(Collected data)
⁂

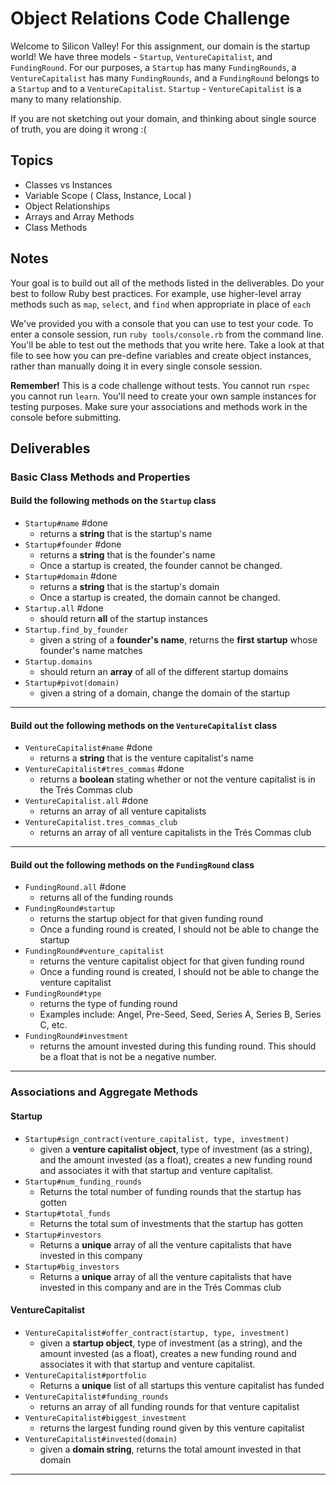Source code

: # Object Relations Code Challenge

Welcome to Silicon Valley! For this assignment, our domain is the startup world! We have three models - `Startup`, `VentureCapitalist`, and `FundingRound`.
For our purposes, a `Startup` has many `FundingRounds`, a `VentureCapitalist` has many `FundingRounds`, and a `FundingRound` belongs to a `Startup` and to a `VentureCapitalist`.
`Startup` - `VentureCapitalist` is a many to many relationship.

If you are not sketching out your domain, and thinking about single source of truth,
you are doing it wrong :(

## Topics

- Classes vs Instances
- Variable Scope ( Class, Instance, Local )
- Object Relationships
- Arrays and Array Methods
- Class Methods

## Notes

Your goal is to build out all of the methods listed in the deliverables. Do your best to follow Ruby best practices. For example, use higher-level array methods such as `map`, `select`, and `find` when appropriate in place of `each`

We've provided you with a console that you can use to test your code. To enter a console session, run `ruby tools/console.rb` from the command line. You'll be able to test out the methods that you write here. Take a look at that file to see how you can pre-define variables and create object instances, rather than manually doing it in every single console session.

**Remember!** This is a code challenge without tests. You cannot run `rspec` you cannot run `learn`. You'll need to create your own sample instances for testing purposes. Make sure your associations and methods work in the console before submitting.

## Deliverables

### Basic Class Methods and Properties

#### Build the following methods on the `Startup` class

- `Startup#name` #done
  - returns a **string** that is the startup's name
- `Startup#founder` #done
  - returns a **string** that is the founder's name
  - Once a startup is created, the founder cannot be changed.
- `Startup#domain` #done
  - returns a **string** that is the startup's domain
  - Once a startup is created, the domain cannot be changed.
- `Startup.all` #done
  - should return **all** of the startup instances
- `Startup.find_by_founder`
  - given a string of a **founder's name**, returns the **first startup** whose founder's name matches
- `Startup.domains`
  - should return an **array** of all of the different startup domains
- `Startup#pivot(domain)`
  - given a string of a domain, change the domain of the startup

---

#### Build out the following methods on the `VentureCapitalist` class

- `VentureCapitalist#name` #done
  - returns a **string** that is the venture capitalist's name
- `VentureCapitalist#tres_commas` #done
  - returns a **boolean** stating whether or not the venture capitalist is in the Trés Commas club
- `VentureCapitalist.all` #done
  - returns an array of all venture capitalists
- `VentureCapitalist.tres_commas_club`
  - returns an array of all venture capitalists in the Trés Commas club

---

#### Build out the following methods on the `FundingRound` class

- `FundingRound.all` #done
  - returns all of the funding rounds
- `FundingRound#startup` 
  - returns the startup object for that given funding round
  - Once a funding round is created, I should not be able to change the startup
- `FundingRound#venture_capitalist`
  - returns the venture capitalist object for that given funding round
  - Once a funding round is created, I should not be able to change the venture capitalist
- `FundingRound#type`
  - returns the type of funding round
  - Examples include: Angel, Pre-Seed, Seed, Series A, Series B, Series C, etc.
- `FundingRound#investment`
  - returns the amount invested during this funding round. This should be a float that is not be a negative number.

---

### Associations and Aggregate Methods

#### Startup

- `Startup#sign_contract(venture_capitalist, type, investment)`
  - given a **venture capitalist object**, type of investment (as a string), and the amount invested (as a float), creates a new funding round and associates it with that startup and venture capitalist.
- `Startup#num_funding_rounds`
  - Returns the total number of funding rounds that the startup has gotten
- `Startup#total_funds`
  - Returns the total sum of investments that the startup has gotten
- `Startup#investors`
  - Returns a **unique** array of all the venture capitalists that have invested in this company
- `Startup#big_investors`
  - Returns a **unique** array of all the venture capitalists that have invested in this company and are in the Trés Commas club

#### VentureCapitalist

- `VentureCapitalist#offer_contract(startup, type, investment)`
  - given a **startup object**, type of investment (as a string), and the amount invested (as a float), creates a new funding round and associates it with that startup and venture capitalist.
- `VentureCapitalist#portfolio`
  - Returns a **unique** list of all startups this venture capitalist has funded
- `VentureCapitalist#funding_rounds`
  - returns an array of all funding rounds for that venture capitalist
- `VentureCapitalist#biggest_investment`
  - returns the largest funding round given by this venture capitalist
- `VentureCapitalist#invested(domain)`
  - given a **domain string**, returns the total amount invested in that domain

---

⁂

> [Exercise objective] Can you gather every line from the data above that contains the string "creates", counting a match only when its case is the same?

> [Task output]
  - given a **venture capitalist object**, type of investment (as a string), and the amount invested (as a float), creates a new funding round and associates it with that startup and venture capitalist.
  - given a **startup object**, type of investment (as a string), and the amount invested (as a float), creates a new funding round and associates it with that startup and venture capitalist.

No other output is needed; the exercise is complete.